- Required action
Retype exactly the lines from the one that contains "G04 #@! TF.GenerationSoftware,KiCad,Pcbnew,8.0.5*" through the final line of the material below, and add nothing else.

Data records Start Marker

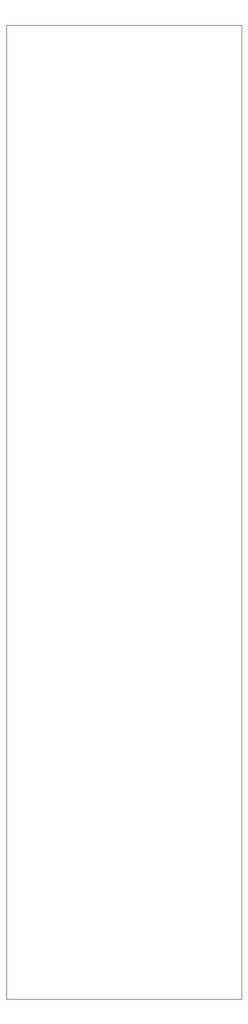
<source format=gm1>
G04 #@! TF.GenerationSoftware,KiCad,Pcbnew,8.0.5*
G04 #@! TF.CreationDate,2024-11-24T11:30:12+01:00*
G04 #@! TF.ProjectId,wavefolder-panel,77617665-666f-46c6-9465-722d70616e65,rev?*
G04 #@! TF.SameCoordinates,Original*
G04 #@! TF.FileFunction,Profile,NP*
%FSLAX46Y46*%
G04 Gerber Fmt 4.6, Leading zero omitted, Abs format (unit mm)*
G04 Created by KiCad (PCBNEW 8.0.5) date 2024-11-24 11:30:12*
%MOMM*%
%LPD*%
G01*
G04 APERTURE LIST*
G04 #@! TA.AperFunction,Profile*
%ADD10C,0.100000*%
G04 #@! TD*
G04 APERTURE END LIST*
D10*
X50000000Y-50000000D02*
X81100000Y-50000000D01*
X81100000Y-178500000D01*
X50000000Y-178500000D01*
X50000000Y-50000000D01*
M02*

</source>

Data records End Marker

- Written answer
G04 #@! TF.GenerationSoftware,KiCad,Pcbnew,8.0.5*
G04 #@! TF.CreationDate,2024-11-24T11:30:12+01:00*
G04 #@! TF.ProjectId,wavefolder-panel,77617665-666f-46c6-9465-722d70616e65,rev?*
G04 #@! TF.SameCoordinates,Original*
G04 #@! TF.FileFunction,Profile,NP*
%FSLAX46Y46*%
G04 Gerber Fmt 4.6, Leading zero omitted, Abs format (unit mm)*
G04 Created by KiCad (PCBNEW 8.0.5) date 2024-11-24 11:30:12*
%MOMM*%
%LPD*%
G01*
G04 APERTURE LIST*
G04 #@! TA.AperFunction,Profile*
%ADD10C,0.100000*%
G04 #@! TD*
G04 APERTURE END LIST*
D10*
X50000000Y-50000000D02*
X81100000Y-50000000D01*
X81100000Y-178500000D01*
X50000000Y-178500000D01*
X50000000Y-50000000D01*
M02*

</source>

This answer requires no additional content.